> _YOUR ASSIGNMENT_:
Print exactly the lines below between the line holding "262 359 1.23" and the line holding "For each pixel u v, give camera depth d (millimetres).", inclusive, and nothing more.

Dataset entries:
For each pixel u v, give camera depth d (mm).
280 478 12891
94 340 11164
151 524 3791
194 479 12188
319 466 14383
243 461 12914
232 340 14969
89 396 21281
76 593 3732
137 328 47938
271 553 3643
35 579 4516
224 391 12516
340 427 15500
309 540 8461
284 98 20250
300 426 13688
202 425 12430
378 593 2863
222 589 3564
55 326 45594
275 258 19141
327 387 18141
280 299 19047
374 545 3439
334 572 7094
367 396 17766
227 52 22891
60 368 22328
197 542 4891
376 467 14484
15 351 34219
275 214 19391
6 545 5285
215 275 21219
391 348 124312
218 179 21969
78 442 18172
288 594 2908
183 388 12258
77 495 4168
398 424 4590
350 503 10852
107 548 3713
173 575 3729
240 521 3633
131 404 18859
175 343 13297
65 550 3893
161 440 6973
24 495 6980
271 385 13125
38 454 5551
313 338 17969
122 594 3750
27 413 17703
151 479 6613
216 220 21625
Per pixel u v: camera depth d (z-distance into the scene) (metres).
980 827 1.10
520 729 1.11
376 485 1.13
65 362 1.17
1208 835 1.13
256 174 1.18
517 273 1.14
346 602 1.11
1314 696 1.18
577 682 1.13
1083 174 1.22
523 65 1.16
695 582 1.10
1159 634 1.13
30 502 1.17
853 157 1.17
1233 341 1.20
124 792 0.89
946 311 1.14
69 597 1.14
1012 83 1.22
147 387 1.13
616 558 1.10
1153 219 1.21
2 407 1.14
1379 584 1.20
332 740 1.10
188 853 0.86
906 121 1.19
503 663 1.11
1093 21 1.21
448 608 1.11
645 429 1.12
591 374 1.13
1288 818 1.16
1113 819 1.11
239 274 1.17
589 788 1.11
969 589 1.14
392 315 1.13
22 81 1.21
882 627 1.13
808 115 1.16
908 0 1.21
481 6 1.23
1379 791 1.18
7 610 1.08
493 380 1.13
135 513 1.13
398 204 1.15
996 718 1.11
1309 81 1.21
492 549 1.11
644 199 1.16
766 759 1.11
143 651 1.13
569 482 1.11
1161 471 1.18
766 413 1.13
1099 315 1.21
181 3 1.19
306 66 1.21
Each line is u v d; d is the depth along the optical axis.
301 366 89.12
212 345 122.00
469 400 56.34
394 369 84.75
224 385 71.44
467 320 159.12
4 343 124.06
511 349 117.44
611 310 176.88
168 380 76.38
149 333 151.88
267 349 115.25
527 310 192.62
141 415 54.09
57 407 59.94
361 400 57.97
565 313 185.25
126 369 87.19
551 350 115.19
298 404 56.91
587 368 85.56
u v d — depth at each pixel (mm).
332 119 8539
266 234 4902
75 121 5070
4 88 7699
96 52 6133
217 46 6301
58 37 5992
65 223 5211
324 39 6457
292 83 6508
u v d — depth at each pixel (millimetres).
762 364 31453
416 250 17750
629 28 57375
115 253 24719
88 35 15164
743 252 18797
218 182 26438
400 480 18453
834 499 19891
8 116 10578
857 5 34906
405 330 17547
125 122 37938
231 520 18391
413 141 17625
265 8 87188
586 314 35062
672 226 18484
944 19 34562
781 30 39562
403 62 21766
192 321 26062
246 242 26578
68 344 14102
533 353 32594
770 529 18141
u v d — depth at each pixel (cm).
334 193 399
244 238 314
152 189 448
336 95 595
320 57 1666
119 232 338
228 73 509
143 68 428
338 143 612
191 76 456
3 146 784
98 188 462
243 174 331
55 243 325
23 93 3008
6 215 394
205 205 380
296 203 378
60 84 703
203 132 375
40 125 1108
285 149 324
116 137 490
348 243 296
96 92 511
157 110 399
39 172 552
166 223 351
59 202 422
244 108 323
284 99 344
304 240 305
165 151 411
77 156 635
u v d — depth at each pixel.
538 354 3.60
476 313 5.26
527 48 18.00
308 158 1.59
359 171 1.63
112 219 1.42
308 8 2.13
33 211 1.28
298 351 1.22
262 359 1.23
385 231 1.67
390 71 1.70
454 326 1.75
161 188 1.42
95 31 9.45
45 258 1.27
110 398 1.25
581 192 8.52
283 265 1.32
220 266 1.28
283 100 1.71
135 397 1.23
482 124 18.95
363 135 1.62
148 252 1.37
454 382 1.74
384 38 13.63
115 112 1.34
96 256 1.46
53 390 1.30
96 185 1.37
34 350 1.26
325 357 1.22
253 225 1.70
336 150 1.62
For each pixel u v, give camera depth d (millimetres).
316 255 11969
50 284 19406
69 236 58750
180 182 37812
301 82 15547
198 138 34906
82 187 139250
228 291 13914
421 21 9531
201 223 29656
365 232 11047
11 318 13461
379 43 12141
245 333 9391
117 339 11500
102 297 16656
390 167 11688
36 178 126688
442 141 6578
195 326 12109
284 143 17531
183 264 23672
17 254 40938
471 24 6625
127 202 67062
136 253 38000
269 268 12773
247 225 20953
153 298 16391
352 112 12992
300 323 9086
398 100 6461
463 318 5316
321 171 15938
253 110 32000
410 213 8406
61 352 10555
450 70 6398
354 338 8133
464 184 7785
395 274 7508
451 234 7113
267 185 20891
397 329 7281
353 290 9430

> _WRITTEN RESPONSE_:
262 359 1.23
385 231 1.67
390 71 1.70
454 326 1.75
161 188 1.42
95 31 9.45
45 258 1.27
110 398 1.25
581 192 8.52
283 265 1.32
220 266 1.28
283 100 1.71
135 397 1.23
482 124 18.95
363 135 1.62
148 252 1.37
454 382 1.74
384 38 13.63
115 112 1.34
96 256 1.46
53 390 1.30
96 185 1.37
34 350 1.26
325 357 1.22
253 225 1.70
336 150 1.62
For each pixel u v, give camera depth d (millimetres).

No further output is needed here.